Life is Footage

September 18, 2014 Nick Paumgarten

What happens to people when photography is no longer about static moments but cameras never stop rolling? The New Yorker just published a great piece by Nick Paumgarten that ostensibly begins as a meditation of the GoPro cameras omnipresent in extreme sports… and then becomes about so much more:

When the agony of missing the shot trumps the joy of the experience worth shooting, the adventure athlete (climber, surfer, extreme skier) reveals himself to be something else: a filmmaker, a brand, a vessel for the creation of content. He used to just do the thing—plan the killer trip or trick and then complete it, with panache. Maybe a photographer or film crew tagged along, and afterward there’d be a slide show at community centers and high-school gyms, or an article in a magazine. Now the purpose of the trip or trick is the record of it. Life is footage.

Does making that footage distract us from the moment we are in? Paumgarten thinks so:

A ski trip has become a kind of life-logging vacation.

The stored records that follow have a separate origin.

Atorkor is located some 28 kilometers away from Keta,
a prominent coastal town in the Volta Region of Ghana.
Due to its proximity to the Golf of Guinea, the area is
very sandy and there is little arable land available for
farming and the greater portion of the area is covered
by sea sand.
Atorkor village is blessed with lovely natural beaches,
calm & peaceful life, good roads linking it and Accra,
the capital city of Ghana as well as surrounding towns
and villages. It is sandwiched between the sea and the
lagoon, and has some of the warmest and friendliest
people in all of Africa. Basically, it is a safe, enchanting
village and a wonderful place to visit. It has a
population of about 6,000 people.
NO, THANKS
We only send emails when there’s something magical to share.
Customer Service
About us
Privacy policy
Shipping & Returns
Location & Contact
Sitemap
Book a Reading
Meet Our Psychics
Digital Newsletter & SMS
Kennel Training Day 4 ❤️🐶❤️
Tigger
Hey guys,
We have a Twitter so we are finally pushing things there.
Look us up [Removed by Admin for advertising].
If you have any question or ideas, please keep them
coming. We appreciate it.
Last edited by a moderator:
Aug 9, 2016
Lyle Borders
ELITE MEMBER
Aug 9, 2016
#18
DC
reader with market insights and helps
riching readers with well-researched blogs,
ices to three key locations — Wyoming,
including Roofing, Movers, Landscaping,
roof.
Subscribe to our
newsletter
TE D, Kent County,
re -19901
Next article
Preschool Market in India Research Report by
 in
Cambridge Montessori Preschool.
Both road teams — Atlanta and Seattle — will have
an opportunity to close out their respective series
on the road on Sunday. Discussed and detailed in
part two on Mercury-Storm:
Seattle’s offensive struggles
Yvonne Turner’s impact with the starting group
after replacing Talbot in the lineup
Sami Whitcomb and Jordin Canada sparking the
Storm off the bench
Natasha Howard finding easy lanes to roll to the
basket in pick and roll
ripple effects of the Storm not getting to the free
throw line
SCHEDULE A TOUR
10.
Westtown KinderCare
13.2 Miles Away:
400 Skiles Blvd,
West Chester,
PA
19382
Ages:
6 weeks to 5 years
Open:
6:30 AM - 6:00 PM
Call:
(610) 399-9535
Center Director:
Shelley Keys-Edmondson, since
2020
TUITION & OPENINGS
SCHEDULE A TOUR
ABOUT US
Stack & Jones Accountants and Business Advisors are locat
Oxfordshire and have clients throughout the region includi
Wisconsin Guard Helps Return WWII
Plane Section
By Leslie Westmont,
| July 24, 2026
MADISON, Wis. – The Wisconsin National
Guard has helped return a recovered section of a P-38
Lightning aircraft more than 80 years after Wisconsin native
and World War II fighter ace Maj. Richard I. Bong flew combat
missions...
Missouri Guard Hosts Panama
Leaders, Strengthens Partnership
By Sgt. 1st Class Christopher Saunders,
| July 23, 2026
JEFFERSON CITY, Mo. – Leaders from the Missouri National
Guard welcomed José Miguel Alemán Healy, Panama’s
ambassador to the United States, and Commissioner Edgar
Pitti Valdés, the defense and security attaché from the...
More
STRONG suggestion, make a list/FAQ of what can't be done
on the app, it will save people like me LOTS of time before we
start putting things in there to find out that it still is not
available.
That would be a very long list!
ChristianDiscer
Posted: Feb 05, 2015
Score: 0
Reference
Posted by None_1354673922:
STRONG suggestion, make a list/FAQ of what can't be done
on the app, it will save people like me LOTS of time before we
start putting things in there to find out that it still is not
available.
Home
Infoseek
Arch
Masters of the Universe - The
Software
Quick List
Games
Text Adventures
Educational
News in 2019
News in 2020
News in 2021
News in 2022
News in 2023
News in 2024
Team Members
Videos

People who’d never film a minute of their ordinary lives deem a day riding chairlifts and creeping along groomed trails to be worthy of wall-to-wall coverage. The sense among many serious skiers is that the cameras have contributed to heedless, or at least distracted, behavior in the backcountry. Any attention given to getting the shot, or posing for it, is attention diverted from the task of staying safe.